Tilki peyniri görünce ağzı sulanmış. ‘Peyniri kargadan nasıl alabilirim?’ diye düşünmeye başlamış.
Ve hemen sonra kargaya:
-‘Ooo ! Merhaba sevgili karga kardeş o güzel sesin sahibi demek senmişsin. Hem tüylerinde güneşte ne güzel parlıyor, keşke Allah beni, bir tilki değil de senin gibi güzel bir karga olarak yaratsaydı’ diye iltifat etmiş.

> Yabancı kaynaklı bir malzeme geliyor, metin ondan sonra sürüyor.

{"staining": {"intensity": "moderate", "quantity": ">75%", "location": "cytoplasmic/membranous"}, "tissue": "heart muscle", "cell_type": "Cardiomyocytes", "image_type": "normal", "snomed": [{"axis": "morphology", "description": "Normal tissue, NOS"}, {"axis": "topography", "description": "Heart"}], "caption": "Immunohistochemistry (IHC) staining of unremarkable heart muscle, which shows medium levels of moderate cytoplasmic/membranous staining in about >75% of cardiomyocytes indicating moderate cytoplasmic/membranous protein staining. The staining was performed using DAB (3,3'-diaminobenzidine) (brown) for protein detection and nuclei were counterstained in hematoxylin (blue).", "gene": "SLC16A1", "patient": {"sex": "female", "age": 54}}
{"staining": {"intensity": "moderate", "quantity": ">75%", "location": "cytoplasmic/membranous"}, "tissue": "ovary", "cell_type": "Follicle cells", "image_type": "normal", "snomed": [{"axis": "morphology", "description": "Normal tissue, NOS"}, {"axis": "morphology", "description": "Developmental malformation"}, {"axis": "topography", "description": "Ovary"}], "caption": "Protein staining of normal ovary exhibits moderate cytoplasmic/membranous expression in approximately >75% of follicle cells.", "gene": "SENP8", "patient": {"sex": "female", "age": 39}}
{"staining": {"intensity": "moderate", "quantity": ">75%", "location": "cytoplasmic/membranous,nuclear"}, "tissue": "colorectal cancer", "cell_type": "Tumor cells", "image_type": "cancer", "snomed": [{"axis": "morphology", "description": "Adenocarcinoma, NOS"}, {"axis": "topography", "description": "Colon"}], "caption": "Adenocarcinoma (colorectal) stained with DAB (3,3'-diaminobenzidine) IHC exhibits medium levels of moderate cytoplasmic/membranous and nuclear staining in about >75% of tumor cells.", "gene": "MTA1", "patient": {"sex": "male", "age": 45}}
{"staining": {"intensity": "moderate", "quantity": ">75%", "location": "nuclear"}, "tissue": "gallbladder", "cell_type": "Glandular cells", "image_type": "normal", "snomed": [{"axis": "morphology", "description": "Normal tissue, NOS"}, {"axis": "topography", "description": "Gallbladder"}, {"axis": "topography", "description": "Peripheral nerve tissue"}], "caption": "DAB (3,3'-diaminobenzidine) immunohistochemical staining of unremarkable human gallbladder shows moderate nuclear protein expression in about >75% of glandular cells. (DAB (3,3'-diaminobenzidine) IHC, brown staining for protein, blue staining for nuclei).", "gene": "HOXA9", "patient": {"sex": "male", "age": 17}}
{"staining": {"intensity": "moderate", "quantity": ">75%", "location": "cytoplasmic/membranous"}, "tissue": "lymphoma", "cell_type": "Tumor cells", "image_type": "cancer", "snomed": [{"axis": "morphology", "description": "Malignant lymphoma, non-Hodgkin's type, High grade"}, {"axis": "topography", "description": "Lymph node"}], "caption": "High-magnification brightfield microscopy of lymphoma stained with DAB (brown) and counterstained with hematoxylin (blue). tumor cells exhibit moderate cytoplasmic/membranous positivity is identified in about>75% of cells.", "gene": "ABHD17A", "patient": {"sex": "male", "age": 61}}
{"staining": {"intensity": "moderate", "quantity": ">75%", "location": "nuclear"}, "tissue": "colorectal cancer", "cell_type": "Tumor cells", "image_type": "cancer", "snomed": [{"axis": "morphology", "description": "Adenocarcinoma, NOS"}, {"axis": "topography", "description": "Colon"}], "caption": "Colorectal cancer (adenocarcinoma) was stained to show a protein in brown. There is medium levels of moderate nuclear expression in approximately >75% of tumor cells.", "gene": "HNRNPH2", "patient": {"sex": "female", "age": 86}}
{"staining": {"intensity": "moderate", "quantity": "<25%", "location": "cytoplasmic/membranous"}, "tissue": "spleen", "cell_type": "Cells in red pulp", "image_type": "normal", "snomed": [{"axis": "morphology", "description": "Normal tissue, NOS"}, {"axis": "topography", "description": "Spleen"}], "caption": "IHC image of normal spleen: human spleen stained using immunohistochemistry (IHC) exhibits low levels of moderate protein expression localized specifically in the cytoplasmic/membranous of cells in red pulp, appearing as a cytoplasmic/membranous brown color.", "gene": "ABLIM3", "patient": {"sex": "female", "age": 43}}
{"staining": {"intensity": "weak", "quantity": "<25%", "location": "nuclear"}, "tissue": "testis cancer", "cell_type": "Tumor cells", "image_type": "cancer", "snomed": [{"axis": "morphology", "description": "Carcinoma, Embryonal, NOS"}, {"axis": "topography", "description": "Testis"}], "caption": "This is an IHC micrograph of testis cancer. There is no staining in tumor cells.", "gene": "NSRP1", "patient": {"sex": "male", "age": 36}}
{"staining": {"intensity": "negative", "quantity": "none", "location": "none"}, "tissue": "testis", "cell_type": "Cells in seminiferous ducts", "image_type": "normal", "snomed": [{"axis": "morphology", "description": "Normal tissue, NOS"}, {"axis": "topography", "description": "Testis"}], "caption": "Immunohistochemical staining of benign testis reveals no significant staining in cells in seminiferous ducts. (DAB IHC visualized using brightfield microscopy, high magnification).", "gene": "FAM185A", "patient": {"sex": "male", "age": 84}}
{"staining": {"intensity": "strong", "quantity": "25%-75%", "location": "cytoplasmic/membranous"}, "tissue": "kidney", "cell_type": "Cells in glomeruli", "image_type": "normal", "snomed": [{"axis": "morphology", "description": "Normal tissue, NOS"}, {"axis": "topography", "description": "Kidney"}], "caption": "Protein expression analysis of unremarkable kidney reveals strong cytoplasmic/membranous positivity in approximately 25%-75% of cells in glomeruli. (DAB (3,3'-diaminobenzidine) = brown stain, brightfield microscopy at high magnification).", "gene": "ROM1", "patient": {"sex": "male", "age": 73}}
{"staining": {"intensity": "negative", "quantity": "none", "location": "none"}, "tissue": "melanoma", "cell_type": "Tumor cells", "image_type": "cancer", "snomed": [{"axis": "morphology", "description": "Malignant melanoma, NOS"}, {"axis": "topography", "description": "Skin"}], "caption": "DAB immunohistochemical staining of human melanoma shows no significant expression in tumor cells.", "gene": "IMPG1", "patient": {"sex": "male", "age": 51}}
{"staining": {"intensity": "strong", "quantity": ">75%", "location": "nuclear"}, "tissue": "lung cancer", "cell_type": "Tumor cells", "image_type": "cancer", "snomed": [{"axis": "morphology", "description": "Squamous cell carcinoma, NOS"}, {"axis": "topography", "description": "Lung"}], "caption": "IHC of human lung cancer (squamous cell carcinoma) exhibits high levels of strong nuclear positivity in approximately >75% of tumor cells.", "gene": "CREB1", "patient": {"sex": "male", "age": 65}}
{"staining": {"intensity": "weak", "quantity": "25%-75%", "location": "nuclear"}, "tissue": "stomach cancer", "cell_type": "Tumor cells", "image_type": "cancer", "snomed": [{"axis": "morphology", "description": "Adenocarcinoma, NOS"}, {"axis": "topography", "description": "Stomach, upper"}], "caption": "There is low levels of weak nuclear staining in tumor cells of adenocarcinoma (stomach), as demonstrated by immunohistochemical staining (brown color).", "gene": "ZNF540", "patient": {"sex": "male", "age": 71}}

Karga, bu iltifatları duyunca göğsü kabarmış, böbürlenmiş. Tilki arkasından devam etmiş.
-‘Keşke o güzel sesinden bir şarkı söylesen de beni mutlu etsen,’ demiş.
Karga bu iltifatlara dayanamayıp :
-‘Gak, Gak, Gak,’ diye ötmeye başlamış ki ağzındaki peynir yere düşmüş.
Tilki bir çırpıda düşen peyniri kapıp yemiş, sonra kargaya dönmüş ve:
-‘Sen sen ol, her güzel söze kanma,’ demiş.
Karga da bir daha güzel sözlere kanmamaya ant içmiş.
Tilki ile Karga Masalı da burada bitmiş.